В феврале 1854 года Бланки узнал о смерти своего старшего брата Адольфа. Уже давно между ними не существовало никаких отношений. Но разве можно было забыть детство? Лицей Карла Великого, который Огюст окончил благодаря заботам старшего брата. Бланки писал: «Потеря Адольфа глубоко огорчила меня. Смерть брата — это как бы начавшееся разрушение меня самого, это — часть вырванного собственного тела. При этом страдают и тело и душа. Я это чувствую с тем большей силой, что никогда не питал к Адольфу враждебных чувств. Наши споры сводились только к отстаиванию взаимной политической самостоятельности. К несчастью, терпимость не принадлежит к числу добродетелей наших противников. И в этом отношении мой брат тоже не отличался от других».
В однообразной тюремной жизни даже незначительные явления приобретают характер события. Нетрудно представить себе, какое значение имело для Бланки неожиданное освобождение Армана Барбеса, отравлявшего ему жизнь в большей степени, чем все строгости тюремного режима. Случилось это в связи с Крымской войной, в которой Франция воевала против России. Многие французские шовиписты рассматривали эту войну как реванш за катастрофическое поражение Наполеона I в русском походе 1812 года. Пламенным патриотизмом загорелся и Барбес. В письме к Жорж Санд он писал: «Вы спрашиваете, интересуюсь ли я турецкой войной. Чрезвычайно! И не скрою от вас, что я шлю горячие пожелания, чтобы русские были разбиты нашими солдатиками. Я с нетерпеньем жду, когда они пойдут в бой, и уверен, что они победят!» Жорж Санд переслала письмо Барбеса императору Наполеону III, и он, растроганный патриотизмом заключенного, помиловал его и приказал досрочно освободить из тюрьмы. Вот по какой причине Бланки дожил наконец до того момента, когда его заклятый враг покинул Бель-Иль. Правда, находясь уже в Париже, Барбес объявил, что отказывается от помилования. Действительно, он очень скоро осознал, что императорское помилование в награду за восторженное одобрение войны нанесло удар по его и без того давно подмоченной репутации непримиримого революционера.

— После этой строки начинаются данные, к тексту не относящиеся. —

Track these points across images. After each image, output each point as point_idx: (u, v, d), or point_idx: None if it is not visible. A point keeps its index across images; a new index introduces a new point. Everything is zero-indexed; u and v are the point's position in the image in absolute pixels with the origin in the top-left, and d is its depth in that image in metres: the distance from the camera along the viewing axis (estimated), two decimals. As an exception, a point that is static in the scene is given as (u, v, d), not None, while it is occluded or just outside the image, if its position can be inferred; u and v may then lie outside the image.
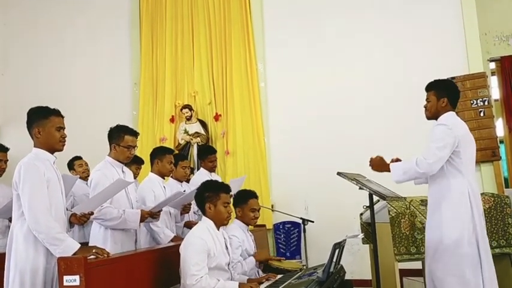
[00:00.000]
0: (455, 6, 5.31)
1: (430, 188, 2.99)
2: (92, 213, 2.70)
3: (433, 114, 3.03)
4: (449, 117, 2.97)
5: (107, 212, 2.89)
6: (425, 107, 3.08)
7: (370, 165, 3.07)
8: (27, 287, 2.37)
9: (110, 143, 3.20)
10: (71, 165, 4.86)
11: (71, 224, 2.65)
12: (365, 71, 5.55)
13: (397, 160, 3.03)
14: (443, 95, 2.99)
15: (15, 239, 2.43)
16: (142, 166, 4.67)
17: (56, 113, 2.59)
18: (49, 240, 2.34)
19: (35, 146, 2.57)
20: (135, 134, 3.21)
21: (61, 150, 2.62)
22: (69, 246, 2.33)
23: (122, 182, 2.85)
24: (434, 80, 3.09)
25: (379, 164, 3.03)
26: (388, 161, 3.02)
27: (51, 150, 2.58)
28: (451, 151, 2.84)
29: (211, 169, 4.64)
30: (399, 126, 5.24)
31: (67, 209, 2.68)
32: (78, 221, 2.63)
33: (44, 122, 2.54)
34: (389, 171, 2.96)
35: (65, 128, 2.62)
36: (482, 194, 3.64)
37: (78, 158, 4.90)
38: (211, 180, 3.13)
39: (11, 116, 7.07)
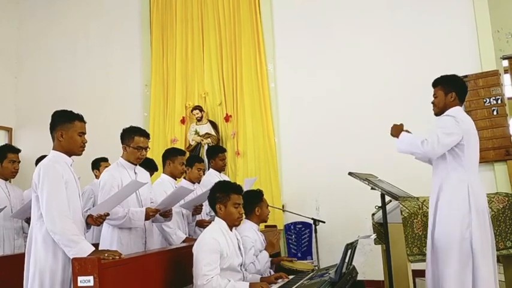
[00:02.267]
0: (467, 4, 5.25)
1: (432, 182, 2.99)
2: (108, 214, 2.73)
3: (441, 110, 3.02)
4: (458, 111, 2.96)
5: (113, 212, 2.92)
6: (433, 102, 3.07)
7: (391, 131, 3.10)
8: (46, 286, 2.40)
9: (122, 144, 3.23)
10: (96, 164, 4.86)
11: (88, 225, 2.69)
12: (375, 70, 5.52)
13: None
14: (451, 89, 3.00)
15: (34, 240, 2.47)
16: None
17: (80, 118, 2.65)
18: (63, 242, 2.38)
19: (54, 149, 2.61)
20: (145, 134, 3.22)
21: (80, 155, 2.67)
22: (83, 249, 2.36)
23: (135, 183, 2.87)
24: (441, 76, 3.08)
25: (397, 129, 3.07)
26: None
27: (70, 154, 2.63)
28: (455, 141, 2.84)
29: (222, 168, 4.61)
30: (410, 125, 5.14)
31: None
32: (95, 222, 2.66)
33: (67, 126, 2.58)
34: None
35: (86, 134, 2.66)
36: (496, 193, 3.62)
37: (105, 160, 4.89)
38: (224, 181, 3.14)
39: (24, 118, 7.18)
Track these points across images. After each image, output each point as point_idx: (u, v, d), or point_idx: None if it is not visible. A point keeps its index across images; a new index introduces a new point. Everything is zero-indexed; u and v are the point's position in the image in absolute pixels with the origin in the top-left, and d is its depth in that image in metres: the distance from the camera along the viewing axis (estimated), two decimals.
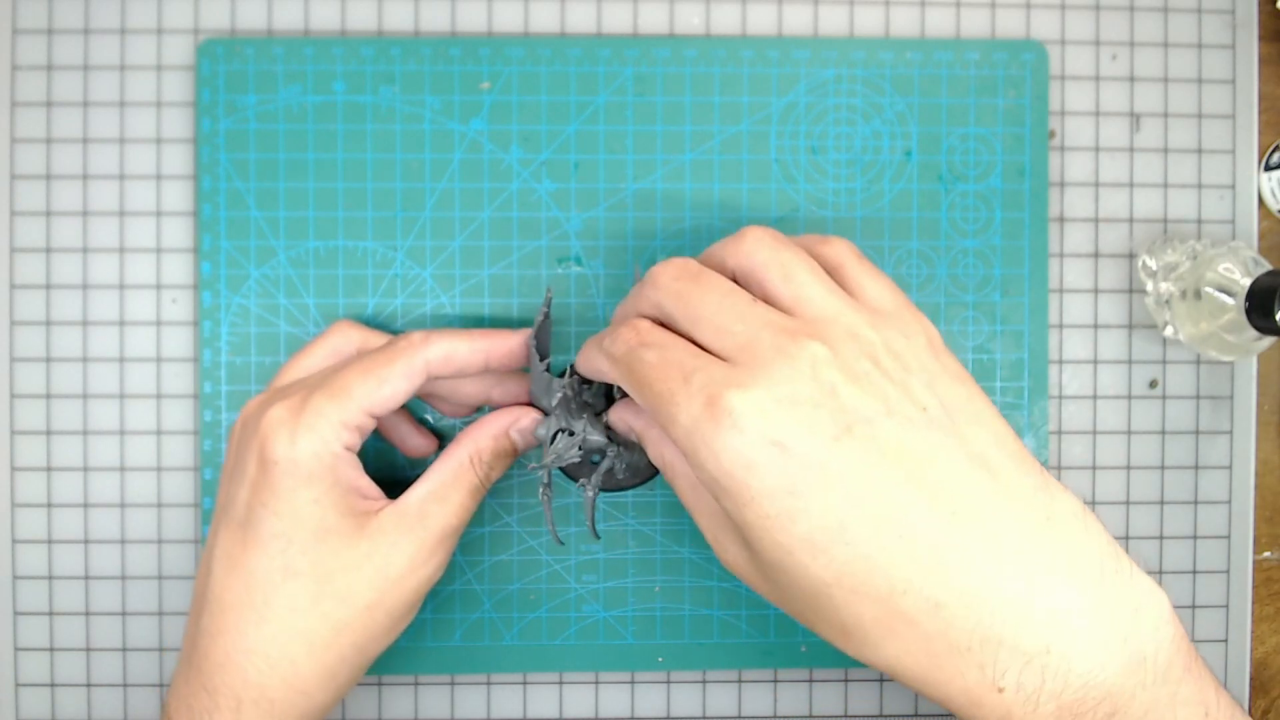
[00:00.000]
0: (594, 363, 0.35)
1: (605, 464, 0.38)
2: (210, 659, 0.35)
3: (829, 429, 0.29)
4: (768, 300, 0.32)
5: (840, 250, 0.34)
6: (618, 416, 0.37)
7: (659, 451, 0.35)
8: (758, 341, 0.30)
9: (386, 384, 0.36)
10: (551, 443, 0.37)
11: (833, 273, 0.33)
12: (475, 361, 0.37)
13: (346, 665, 0.35)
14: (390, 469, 0.43)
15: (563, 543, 0.40)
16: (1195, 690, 0.30)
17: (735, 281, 0.33)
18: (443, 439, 0.42)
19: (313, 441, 0.34)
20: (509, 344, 0.38)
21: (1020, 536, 0.29)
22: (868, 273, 0.33)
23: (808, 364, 0.29)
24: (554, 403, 0.38)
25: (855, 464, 0.28)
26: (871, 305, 0.32)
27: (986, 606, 0.28)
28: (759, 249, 0.33)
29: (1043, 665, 0.28)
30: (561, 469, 0.39)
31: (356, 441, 0.36)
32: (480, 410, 0.41)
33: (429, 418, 0.42)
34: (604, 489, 0.39)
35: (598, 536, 0.38)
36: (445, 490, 0.37)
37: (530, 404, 0.39)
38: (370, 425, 0.36)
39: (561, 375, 0.38)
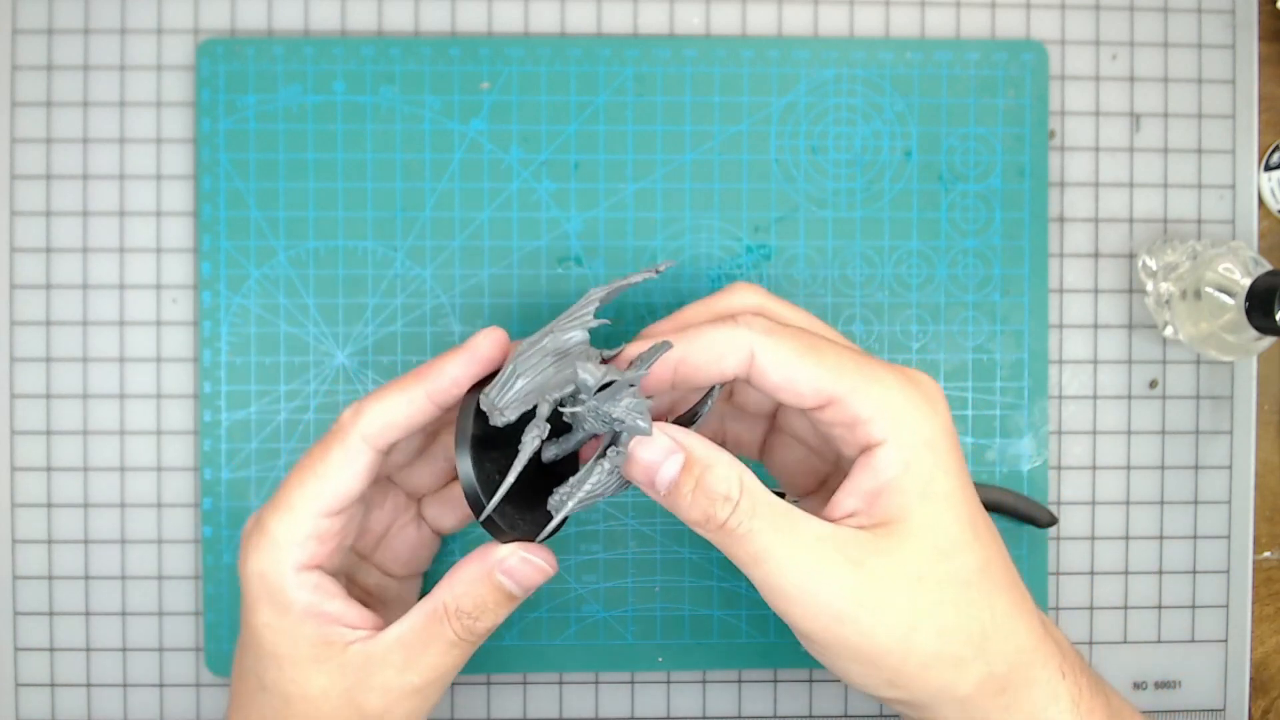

Вспомним, как он сам спекулировал на факте помилования умирающего Бланки в 1844 году. В конце концов Барбесу надоело ломать комедию, которая обходилась слишком дорого, а никакого приближения к власти не давала. Он сначала уехал в Бельгию, затем жил в Испании, Португалии, Голландии. В революционном движении больше не участвовал и никогда не вернулся во Францию.
Карл Маркс писал в американской газете «Дейли трибюн» 21 октября 1854 года: «Барбес непрестанно клеветал на Бланки и бросал на него тень, обвиняя в сговоре с правительством. Факт его письма и приказ Бонапарта решают вопрос о том, кто из этих двух людей — человек Революции, а кто нет».